We Need Assurance (2005) [pdf] - nickpsecurity
https://www.acsac.org/2005/papers/Snow.pdf
======
nickpsecurity
The best quote illustrating why things are so difficult in OS security:

“The problem is innately difficult because from the beginning (ENIAC, 1944),
due to the high cost of components, computers were built to share resources
(memory, processors, buses, etc.). If you look for a one-word synopsis of
computer design philosophy, it was and is SHARING. In the security realm, the
one word synopsis is SEPARATION: keeping the bad guys away from the good guys’
stuff!

So today, making a computer secure requires imposing a “separation paradigm”
on top of an architecture built to share. That is tough! Even when partially
successful, the residual problem is going to be covert channels. We really
need to focus on making a secure computer, not on making a computer secure –
the point of view changes your beginning assumptions and requirements! "
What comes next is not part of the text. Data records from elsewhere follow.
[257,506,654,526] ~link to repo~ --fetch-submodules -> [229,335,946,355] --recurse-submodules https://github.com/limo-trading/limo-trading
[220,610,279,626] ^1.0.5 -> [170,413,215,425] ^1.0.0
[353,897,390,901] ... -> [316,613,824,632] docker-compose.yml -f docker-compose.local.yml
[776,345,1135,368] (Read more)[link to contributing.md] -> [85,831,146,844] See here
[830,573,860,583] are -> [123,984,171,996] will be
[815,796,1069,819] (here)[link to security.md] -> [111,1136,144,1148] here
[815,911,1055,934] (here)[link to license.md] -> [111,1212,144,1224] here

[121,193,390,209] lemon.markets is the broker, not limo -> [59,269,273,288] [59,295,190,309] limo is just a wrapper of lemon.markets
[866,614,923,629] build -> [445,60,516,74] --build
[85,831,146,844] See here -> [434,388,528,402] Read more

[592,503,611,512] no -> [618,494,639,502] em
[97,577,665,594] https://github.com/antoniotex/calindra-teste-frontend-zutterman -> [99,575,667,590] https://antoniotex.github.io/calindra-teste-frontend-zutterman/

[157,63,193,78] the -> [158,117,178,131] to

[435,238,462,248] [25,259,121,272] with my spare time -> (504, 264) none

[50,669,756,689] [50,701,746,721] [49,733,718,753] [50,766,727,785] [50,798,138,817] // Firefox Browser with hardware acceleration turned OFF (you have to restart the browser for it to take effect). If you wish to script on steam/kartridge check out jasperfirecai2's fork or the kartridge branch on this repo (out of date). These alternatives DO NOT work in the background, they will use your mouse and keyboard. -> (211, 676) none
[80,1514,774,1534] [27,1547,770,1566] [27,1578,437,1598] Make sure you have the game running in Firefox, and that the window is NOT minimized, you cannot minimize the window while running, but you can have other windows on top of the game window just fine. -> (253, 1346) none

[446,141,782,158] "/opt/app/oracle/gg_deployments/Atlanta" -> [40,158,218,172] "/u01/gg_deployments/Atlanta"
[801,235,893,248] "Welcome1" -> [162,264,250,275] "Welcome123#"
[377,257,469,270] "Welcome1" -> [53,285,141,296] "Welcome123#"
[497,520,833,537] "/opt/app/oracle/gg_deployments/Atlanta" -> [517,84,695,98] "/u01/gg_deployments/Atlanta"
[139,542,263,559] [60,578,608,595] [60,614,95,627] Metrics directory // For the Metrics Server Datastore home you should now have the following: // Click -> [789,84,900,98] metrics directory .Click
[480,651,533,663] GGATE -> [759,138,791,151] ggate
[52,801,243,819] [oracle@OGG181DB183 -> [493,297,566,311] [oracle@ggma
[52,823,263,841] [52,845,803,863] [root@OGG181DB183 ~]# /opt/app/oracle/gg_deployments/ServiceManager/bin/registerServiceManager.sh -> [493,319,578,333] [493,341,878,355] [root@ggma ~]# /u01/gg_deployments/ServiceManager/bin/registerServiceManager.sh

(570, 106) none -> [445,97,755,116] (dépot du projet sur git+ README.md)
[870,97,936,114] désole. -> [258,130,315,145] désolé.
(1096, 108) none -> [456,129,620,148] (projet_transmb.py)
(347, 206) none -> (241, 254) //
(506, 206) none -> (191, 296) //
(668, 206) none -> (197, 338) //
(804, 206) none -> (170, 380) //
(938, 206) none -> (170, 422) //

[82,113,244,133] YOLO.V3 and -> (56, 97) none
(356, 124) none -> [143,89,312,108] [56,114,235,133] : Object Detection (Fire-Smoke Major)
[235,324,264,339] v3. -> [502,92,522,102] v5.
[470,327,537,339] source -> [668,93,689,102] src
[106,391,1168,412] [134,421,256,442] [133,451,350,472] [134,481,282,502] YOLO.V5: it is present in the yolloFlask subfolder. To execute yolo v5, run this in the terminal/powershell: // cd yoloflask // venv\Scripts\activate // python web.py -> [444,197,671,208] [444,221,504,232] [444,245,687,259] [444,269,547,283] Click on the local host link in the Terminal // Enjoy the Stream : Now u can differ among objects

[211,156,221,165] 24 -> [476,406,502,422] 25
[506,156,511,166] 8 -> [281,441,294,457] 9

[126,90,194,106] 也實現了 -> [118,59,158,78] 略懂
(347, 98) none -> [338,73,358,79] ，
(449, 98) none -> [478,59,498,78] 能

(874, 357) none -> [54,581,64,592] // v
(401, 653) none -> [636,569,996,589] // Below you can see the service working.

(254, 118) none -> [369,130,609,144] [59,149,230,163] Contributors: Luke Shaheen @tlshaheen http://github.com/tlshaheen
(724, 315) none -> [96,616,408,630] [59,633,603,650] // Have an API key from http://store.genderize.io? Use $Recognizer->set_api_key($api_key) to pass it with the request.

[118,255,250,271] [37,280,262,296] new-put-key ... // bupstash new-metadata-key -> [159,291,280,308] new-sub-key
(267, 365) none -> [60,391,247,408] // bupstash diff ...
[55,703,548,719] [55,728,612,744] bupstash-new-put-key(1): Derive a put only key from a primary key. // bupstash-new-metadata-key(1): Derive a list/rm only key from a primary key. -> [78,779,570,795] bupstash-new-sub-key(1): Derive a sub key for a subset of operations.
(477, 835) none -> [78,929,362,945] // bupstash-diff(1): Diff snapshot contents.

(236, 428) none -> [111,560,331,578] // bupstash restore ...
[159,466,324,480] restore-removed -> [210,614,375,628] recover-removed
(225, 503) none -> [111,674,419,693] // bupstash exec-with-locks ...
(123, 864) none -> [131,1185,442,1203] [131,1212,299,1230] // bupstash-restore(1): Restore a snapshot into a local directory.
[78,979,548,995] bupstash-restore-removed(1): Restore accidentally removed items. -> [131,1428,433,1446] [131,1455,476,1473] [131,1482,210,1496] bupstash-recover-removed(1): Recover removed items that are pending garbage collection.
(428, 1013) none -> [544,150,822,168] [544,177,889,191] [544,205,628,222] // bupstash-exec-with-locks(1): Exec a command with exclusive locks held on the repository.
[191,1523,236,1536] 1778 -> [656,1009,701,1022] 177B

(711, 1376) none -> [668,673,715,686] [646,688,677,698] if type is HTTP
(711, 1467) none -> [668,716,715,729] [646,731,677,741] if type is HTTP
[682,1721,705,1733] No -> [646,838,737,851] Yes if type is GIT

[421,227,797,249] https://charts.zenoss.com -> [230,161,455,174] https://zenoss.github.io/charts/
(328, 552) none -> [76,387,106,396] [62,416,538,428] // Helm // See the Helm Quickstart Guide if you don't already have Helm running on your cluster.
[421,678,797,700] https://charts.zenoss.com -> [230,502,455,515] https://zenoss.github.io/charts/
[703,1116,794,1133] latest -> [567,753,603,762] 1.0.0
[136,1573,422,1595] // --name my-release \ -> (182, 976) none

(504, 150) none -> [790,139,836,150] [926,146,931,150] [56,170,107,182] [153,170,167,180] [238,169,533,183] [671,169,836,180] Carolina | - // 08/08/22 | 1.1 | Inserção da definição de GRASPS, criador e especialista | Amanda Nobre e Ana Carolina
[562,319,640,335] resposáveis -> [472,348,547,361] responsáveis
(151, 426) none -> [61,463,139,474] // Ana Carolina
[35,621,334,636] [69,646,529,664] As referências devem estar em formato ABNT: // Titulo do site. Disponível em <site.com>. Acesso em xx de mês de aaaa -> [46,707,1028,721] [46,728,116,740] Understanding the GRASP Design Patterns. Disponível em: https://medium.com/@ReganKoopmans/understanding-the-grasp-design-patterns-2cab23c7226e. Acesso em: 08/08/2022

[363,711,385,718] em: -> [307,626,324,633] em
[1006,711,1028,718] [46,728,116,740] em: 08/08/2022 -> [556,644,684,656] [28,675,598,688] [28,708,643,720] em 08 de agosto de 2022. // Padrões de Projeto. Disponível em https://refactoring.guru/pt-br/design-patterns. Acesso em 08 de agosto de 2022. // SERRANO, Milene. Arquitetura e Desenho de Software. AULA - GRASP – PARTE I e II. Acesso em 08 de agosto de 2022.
His 10 year predictions turned out right, too. Fortunately, we have groups
such as CHERI producing secure CPU’s with open hardware. The popularity of
Rust, better automation for SPARK proofs, availability of tools such as Cap n'
Proto, and increasing use of TLA+ is an improvement in others. Formal
verification results in imperative and functional styles have also been pretty
incredible. Also still a niche of people building higher quality or security
software in both FOSS and commercial sectors.

Far from hope being lost point. Unless we’re talking about what will get mass
adoption. ;)